I took the kids to see James Cameron’s Avatar on opening day, expecting to be slogging through a cheesy American effort at anime.  With that low expectation, it was a pleasure being treated to the enthralling and magical 3d experience of entering Pandora.  In spite of the movie’s trite and predictable plot, the thoroughness in conceiving and presenting the world of Pandora made it all worthwhile.

The News Record of Cincinnati recently ran an article about the incredible popularity of the movie’s setting.  They refer to one Avatar discussion forum with over a thousand posts about depression resulting from people’s inability to visit this fantasy world.  Cameron succeeded magnificently in bringing his audience into his vision, and many would love to experience more.

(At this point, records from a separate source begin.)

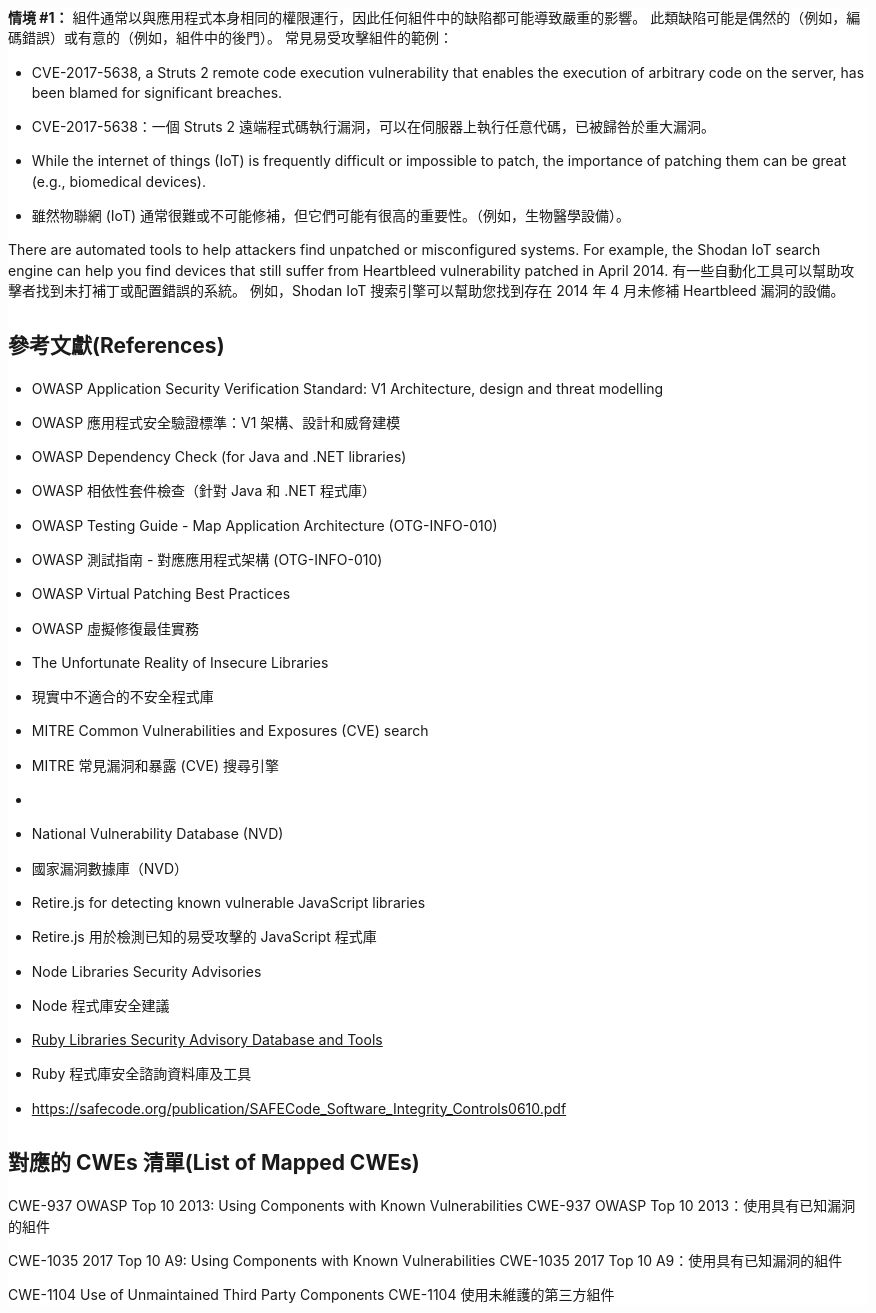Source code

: **情境 #1：** 組件通常以與應用程式本身相同的權限運行，因此任何組件中的缺陷都可能導致嚴重的影響。
此類缺陷可能是偶然的（例如，編碼錯誤）或有意的（例如，組件中的後門）。
常見易受攻擊組件的範例：

-   CVE-2017-5638, a Struts 2 remote code execution vulnerability that
    enables the execution of arbitrary code on the server, has been
    blamed for significant breaches.
-   CVE-2017-5638：一個 Struts 2 遠端程式碼執行漏洞，可以在伺服器上執行任意代碼，已被歸咎於重大漏洞。

-   While the internet of things (IoT) is frequently difficult or
    impossible to patch, the importance of patching them can be great
    (e.g., biomedical devices).
-   雖然物聯網 (IoT) 通常很難或不可能修補，但它們可能有很高的重要性。（例如，生物醫學設備）。

There are automated tools to help attackers find unpatched or
misconfigured systems. For example, the Shodan IoT search engine can
help you find devices that still suffer from Heartbleed vulnerability
patched in April 2014.
有一些自動化工具可以幫助攻擊者找到未打補丁或配置錯誤的系統。 例如，Shodan IoT 搜索引擎可以幫助您找到存在 2014 年 4 月未修補 Heartbleed 漏洞的設備。


## 參考文獻(References)

-   OWASP Application Security Verification Standard: V1 Architecture,
    design and threat modelling
-   OWASP 應用程式安全驗證標準：V1 架構、設計和威脅建模

-   OWASP Dependency Check (for Java and .NET libraries)
-   OWASP 相依性套件檢查（針對 Java 和 .NET 程式庫） 

-   OWASP Testing Guide - Map Application Architecture (OTG-INFO-010)
-   OWASP 測試指南 - 對應應用程式架構 (OTG-INFO-010)

-   OWASP Virtual Patching Best Practices
-   OWASP 虛擬修復最佳實務

-   The Unfortunate Reality of Insecure Libraries
-   現實中不適合的不安全程式庫

-   MITRE Common Vulnerabilities and Exposures (CVE) search
-   MITRE 常見漏洞和暴露 (CVE) 搜尋引擎
-   
-   National Vulnerability Database (NVD)
-   國家漏洞數據庫（NVD）

-   Retire.js for detecting known vulnerable JavaScript libraries
-   Retire.js 用於檢測已知的易受攻擊的 JavaScript 程式庫

-   Node Libraries Security Advisories
-   Node 程式庫安全建議

-   [Ruby Libraries Security Advisory Database and Tools]()
-   Ruby 程式庫安全諮詢資料庫及工具

-   https://safecode.org/publication/SAFECode_Software_Integrity_Controls0610.pdf

## 對應的 CWEs 清單(List of Mapped CWEs)

CWE-937 OWASP Top 10 2013: Using Components with Known Vulnerabilities
CWE-937 OWASP Top 10 2013：使用具有已知漏洞的組件

CWE-1035 2017 Top 10 A9: Using Components with Known Vulnerabilities
CWE-1035 2017 Top 10 A9：使用具有已知漏洞的組件

CWE-1104 Use of Unmaintained Third Party Components
CWE-1104 使用未維護的第三方組件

Lucid Dreaming is discussed in the forum threads as a means to enter Pandora.  It isn’t just a means – it is the only way to really experience being there! Pandora exists only in the imaginations of its creators and in the computer models rendered to the magnificent 3d setting for the movie.  In our own dreams, however, we can go there and experience it for ourselves, again and again.

In the movie, the characters must yield their physical selves and consciousness of their real bodies in order to experience Pandora as one of the indigenous humanoids equipped to survive there.  In lucid dreaming, as in all dreaming, we are separated from our physical senses as we enter a “dream body” through which we experience our own worlds.

In the film, Pandora was a world best experienced through something very akin to lucid dreaming.  In reality, Pandora is a world that can only be experienced through lucid dreaming.  And I can tell you from experience that Pandora is just the beginning.